→ To-do item:
The expected copy holds every entry exactly and none of the pictures.

Transcribed page contents

Content starts

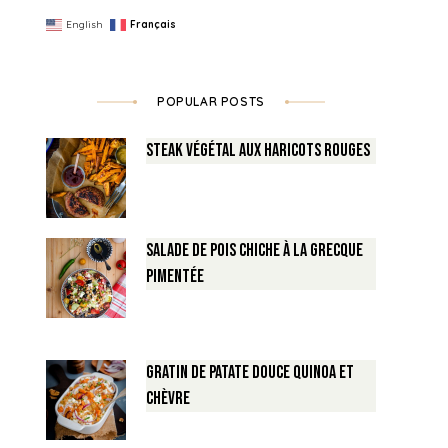
English
Français
POPULAR POSTS
Steak végétal aux haricots rouges
Salade de Pois chiche à la Grecque
pimentée
Gratin de Patate douce Quinoa et
Chèvre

Content ends

→ Exercise result:
English
Français
POPULAR POSTS
Steak végétal aux haricots rouges
Salade de Pois chiche à la Grecque
pimentée
Gratin de Patate douce Quinoa et
Chèvre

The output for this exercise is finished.